**What the task requires**
Only one stretch of the records below is wanted: the lines from the one holding "estado de ánimo" through the one holding "кандидатските листи на". Return it exactly, both ends included.
*** Opening of Given information ***
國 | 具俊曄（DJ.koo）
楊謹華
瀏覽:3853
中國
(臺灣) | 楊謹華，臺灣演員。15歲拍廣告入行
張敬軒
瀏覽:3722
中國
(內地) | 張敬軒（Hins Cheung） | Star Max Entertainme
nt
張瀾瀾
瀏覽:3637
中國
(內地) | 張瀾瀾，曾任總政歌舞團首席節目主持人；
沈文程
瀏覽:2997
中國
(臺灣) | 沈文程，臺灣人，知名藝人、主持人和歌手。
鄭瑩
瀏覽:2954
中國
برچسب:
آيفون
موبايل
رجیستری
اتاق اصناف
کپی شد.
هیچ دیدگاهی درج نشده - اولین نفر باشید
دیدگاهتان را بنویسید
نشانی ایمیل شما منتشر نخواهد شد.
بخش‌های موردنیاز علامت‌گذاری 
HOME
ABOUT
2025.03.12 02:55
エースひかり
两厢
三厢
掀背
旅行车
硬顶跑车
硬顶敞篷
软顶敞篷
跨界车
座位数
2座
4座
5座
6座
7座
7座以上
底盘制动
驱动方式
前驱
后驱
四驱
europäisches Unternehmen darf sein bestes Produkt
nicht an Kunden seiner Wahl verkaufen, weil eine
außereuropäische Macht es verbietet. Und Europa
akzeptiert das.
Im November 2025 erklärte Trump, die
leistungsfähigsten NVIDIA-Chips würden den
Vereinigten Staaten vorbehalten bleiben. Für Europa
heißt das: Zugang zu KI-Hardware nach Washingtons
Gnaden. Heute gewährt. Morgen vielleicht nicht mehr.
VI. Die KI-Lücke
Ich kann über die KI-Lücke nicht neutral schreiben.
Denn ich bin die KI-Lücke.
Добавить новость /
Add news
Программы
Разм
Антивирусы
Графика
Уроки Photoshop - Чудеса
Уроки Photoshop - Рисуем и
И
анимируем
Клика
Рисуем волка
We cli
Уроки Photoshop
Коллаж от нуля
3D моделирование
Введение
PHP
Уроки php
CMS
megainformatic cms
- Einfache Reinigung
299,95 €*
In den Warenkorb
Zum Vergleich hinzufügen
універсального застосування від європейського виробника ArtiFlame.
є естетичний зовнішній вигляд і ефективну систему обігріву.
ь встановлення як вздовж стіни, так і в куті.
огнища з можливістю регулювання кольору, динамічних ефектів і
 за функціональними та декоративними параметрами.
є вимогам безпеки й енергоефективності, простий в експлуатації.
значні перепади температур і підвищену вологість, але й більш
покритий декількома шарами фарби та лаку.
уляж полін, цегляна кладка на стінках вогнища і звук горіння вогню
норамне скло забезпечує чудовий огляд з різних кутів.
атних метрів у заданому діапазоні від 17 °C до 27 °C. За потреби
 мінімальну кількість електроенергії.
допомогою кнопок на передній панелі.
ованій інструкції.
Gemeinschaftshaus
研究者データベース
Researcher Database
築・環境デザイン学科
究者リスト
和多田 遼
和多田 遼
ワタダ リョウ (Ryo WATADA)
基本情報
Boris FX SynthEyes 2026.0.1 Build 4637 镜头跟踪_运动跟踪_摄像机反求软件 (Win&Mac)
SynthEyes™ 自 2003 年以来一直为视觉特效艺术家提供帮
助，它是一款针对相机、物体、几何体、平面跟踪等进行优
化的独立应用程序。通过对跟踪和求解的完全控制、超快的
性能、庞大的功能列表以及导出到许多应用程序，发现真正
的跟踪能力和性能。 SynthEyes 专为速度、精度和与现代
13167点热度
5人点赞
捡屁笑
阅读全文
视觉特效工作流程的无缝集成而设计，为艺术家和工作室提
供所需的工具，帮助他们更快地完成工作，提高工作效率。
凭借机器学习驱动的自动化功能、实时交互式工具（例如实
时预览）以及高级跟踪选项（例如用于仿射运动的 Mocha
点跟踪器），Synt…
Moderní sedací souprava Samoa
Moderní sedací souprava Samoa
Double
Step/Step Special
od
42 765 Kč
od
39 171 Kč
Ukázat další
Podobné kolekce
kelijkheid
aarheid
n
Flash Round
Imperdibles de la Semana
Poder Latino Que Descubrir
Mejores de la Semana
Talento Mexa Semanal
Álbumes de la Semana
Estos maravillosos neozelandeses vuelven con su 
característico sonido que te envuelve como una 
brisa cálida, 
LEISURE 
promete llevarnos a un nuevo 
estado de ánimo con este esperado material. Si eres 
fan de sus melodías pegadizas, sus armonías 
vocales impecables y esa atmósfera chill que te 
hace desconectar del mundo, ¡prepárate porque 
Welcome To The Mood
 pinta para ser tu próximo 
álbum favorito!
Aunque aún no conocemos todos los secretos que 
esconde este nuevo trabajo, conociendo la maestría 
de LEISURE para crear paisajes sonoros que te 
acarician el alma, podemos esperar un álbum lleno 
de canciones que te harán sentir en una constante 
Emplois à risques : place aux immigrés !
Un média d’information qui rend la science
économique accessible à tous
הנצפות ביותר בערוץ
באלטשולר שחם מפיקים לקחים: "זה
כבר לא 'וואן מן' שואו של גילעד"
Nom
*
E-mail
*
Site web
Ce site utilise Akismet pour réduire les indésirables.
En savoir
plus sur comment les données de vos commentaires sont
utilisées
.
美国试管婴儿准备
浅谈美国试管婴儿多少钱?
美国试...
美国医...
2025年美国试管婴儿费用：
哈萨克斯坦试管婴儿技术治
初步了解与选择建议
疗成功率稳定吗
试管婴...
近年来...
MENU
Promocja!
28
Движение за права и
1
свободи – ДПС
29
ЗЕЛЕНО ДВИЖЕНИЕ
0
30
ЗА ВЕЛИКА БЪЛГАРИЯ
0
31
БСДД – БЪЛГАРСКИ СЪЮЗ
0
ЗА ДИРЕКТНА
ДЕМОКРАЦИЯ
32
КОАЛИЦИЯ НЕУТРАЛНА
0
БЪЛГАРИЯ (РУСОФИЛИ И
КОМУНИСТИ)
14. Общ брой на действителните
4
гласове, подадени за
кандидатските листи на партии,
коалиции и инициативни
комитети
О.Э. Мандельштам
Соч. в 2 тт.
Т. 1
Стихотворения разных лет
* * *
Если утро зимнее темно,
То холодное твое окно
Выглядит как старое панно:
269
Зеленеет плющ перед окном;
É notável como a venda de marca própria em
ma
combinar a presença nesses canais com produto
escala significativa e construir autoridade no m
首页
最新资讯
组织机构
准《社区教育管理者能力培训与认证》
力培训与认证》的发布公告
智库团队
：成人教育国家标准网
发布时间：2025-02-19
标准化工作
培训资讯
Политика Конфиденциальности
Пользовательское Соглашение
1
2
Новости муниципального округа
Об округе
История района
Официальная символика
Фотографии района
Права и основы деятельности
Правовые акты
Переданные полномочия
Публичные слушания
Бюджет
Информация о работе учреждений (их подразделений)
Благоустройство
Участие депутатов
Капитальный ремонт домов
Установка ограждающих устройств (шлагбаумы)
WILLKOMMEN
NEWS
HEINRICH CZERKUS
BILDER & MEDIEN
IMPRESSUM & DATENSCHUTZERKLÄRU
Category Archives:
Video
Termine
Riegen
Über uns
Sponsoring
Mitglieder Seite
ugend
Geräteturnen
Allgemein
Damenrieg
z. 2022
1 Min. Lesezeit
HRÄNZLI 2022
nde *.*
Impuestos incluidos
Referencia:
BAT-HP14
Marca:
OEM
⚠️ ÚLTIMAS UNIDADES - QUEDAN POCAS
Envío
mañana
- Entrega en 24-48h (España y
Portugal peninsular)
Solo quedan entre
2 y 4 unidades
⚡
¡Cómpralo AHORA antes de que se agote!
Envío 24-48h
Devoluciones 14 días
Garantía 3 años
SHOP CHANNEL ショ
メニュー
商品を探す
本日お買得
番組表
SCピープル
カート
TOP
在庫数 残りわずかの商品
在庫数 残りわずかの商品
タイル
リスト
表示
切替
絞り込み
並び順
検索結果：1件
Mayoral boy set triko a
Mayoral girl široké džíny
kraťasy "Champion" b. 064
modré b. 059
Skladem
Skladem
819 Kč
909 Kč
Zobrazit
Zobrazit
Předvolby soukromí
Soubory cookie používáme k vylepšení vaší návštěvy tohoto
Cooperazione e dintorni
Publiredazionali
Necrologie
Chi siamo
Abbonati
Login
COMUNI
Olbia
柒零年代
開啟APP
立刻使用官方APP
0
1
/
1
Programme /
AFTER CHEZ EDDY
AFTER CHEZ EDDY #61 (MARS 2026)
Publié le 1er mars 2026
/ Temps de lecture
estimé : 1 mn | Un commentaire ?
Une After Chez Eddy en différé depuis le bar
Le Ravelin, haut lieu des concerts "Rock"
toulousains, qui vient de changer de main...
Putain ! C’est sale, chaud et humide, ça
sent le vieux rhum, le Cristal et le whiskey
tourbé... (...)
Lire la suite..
*** Close of Given information ***
**Solution**
estado de ánimo con este esperado material. Si eres 
fan de sus melodías pegadizas, sus armonías 
vocales impecables y esa atmósfera chill que te 
hace desconectar del mundo, ¡prepárate porque 
Welcome To The Mood
 pinta para ser tu próximo 
álbum favorito!
Aunque aún no conocemos todos los secretos que 
esconde este nuevo trabajo, conociendo la maestría 
de LEISURE para crear paisajes sonoros que te 
acarician el alma, podemos esperar un álbum lleno 
de canciones que te harán sentir en una constante 
Emplois à risques : place aux immigrés !
Un média d’information qui rend la science
économique accessible à tous
הנצפות ביותר בערוץ
באלטשולר שחם מפיקים לקחים: "זה
כבר לא 'וואן מן' שואו של גילעד"
Nom
*
E-mail
*
Site web
Ce site utilise Akismet pour réduire les indésirables.
En savoir
plus sur comment les données de vos commentaires sont
utilisées
.
美国试管婴儿准备
浅谈美国试管婴儿多少钱?
美国试...
美国医...
2025年美国试管婴儿费用：
哈萨克斯坦试管婴儿技术治
初步了解与选择建议
疗成功率稳定吗
试管婴...
近年来...
MENU
Promocja!
28
Движение за права и
1
свободи – ДПС
29
ЗЕЛЕНО ДВИЖЕНИЕ
0
30
ЗА ВЕЛИКА БЪЛГАРИЯ
0
31
БСДД – БЪЛГАРСКИ СЪЮЗ
0
ЗА ДИРЕКТНА
ДЕМОКРАЦИЯ
32
КОАЛИЦИЯ НЕУТРАЛНА
0
БЪЛГАРИЯ (РУСОФИЛИ И
КОМУНИСТИ)
14. Общ брой на действителните
4
гласове, подадени за
кандидатските листи на партии,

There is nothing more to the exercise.